⟨

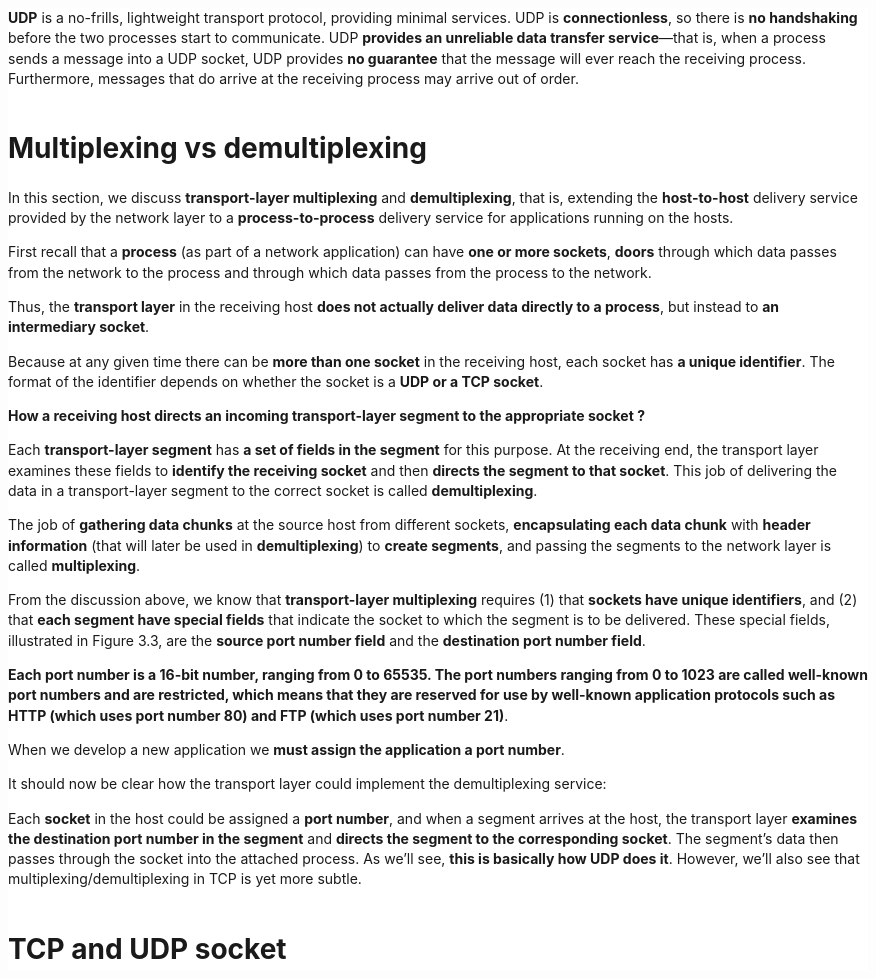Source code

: **UDP** is a no-frills, lightweight transport protocol, providing minimal services. UDP is **connectionless**, so there is **no handshaking** before the two processes start to communicate. UDP **provides an unreliable data transfer service**—that is, when a process sends a message into a UDP socket, UDP provides **no guarantee** that the message will ever reach the receiving process. Furthermore, messages that do arrive at the receiving process may arrive out of order.

# Multiplexing vs demultiplexing

In this section, we discuss **transport-layer multiplexing** and **demultiplexing**, that is, extending the **host-to-host** delivery service provided by the network layer to a **process-to-process** delivery service for applications running on the hosts.

First recall that a **process** (as part of a network application) can have **one or more sockets**, **doors** through which data passes from the network to the process and through which data passes from the process to the network.

Thus, the **transport layer** in the receiving host **does not actually deliver data directly to a process**, but instead to **an intermediary socket**.

Because at any given time there can be **more than one socket** in the receiving host, each socket has **a unique identifier**. The format of the identifier depends on whether the socket is a **UDP or a TCP socket**.

**How a receiving host directs an incoming transport-layer segment to the appropriate socket ?**

Each **transport-layer segment** has **a set of fields in the segment** for this purpose. At the receiving end, the transport layer examines these fields to **identify the receiving socket** and then **directs the segment to that socket**. This job of delivering the data in a transport-layer segment to the correct socket is called **demultiplexing**.

The job of **gathering data chunks** at the source host from different sockets, **encapsulating each data chunk** with **header information** (that will later be used in **demultiplexing**) to **create segments**, and passing the segments to the network layer is called **multiplexing**.

From the discussion above, we know that **transport-layer multiplexing** requires (1) that **sockets have unique identifiers**, and (2) that **each segment have special fields** that indicate the socket to which the segment is to be delivered. These special fields, illustrated in Figure 3.3, are the **source port number field** and the **destination port number field**.

**Each port number is a 16-bit number, ranging from 0 to 65535. The port numbers ranging from 0 to 1023 are called well-known port numbers and are restricted, which means that they are reserved for use by well-known application protocols such as HTTP (which uses port number 80) and FTP (which uses port number 21)**.

When we develop a new application we **must assign the application a port number**.

It should now be clear how the transport layer could implement the demultiplexing service:

Each **socket** in the host could be assigned a **port number**, and when a segment arrives at the host, the transport layer **examines the destination port number in the segment** and **directs the segment to the corresponding socket**. The segment’s data then passes through the socket into the attached process. As we’ll see, **this is basically how UDP does it**. However, we’ll also see that multiplexing/demultiplexing in TCP is yet more subtle.

# TCP and UDP socket
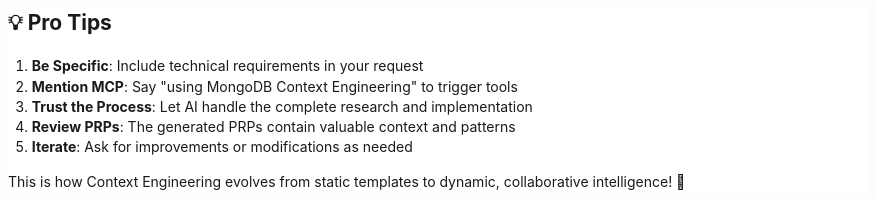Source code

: ## 💡 Pro Tips

1. **Be Specific**: Include technical requirements in your request
2. **Mention MCP**: Say "using MongoDB Context Engineering" to trigger tools
3. **Trust the Process**: Let AI handle the complete research and implementation
4. **Review PRPs**: The generated PRPs contain valuable context and patterns
5. **Iterate**: Ask for improvements or modifications as needed

This is how Context Engineering evolves from static templates to dynamic, collaborative intelligence! 🎉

⟩

### What you are asked to do
Copy the data starting with the line containing "# Multiplexing vs demultiplexing" and going on through the line containing "In this section, we", replacing "host-to-host" with "machine-to-machine" and leaving everything else unchanged.

### Result of the exercise
# Multiplexing vs demultiplexing

In this section, we discuss **transport-layer multiplexing** and **demultiplexing**, that is, extending the **machine-to-machine** delivery service provided by the network layer to a **process-to-process** delivery service for applications running on the hosts.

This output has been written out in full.